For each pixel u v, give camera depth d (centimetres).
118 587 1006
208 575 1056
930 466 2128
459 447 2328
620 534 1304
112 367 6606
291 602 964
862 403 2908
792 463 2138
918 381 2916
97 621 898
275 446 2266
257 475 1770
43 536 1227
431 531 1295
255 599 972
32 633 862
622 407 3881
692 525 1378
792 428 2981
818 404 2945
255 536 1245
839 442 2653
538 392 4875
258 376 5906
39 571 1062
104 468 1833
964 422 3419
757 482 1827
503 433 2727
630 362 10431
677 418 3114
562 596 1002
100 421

-------

**To do**
The lines to return run from the one containing "622 407 3881" through the last line of the material above. Please reproduce them exactly.

**Completed exercise**
622 407 3881
692 525 1378
792 428 2981
818 404 2945
255 536 1245
839 442 2653
538 392 4875
258 376 5906
39 571 1062
104 468 1833
964 422 3419
757 482 1827
503 433 2727
630 362 10431
677 418 3114
562 596 1002
100 421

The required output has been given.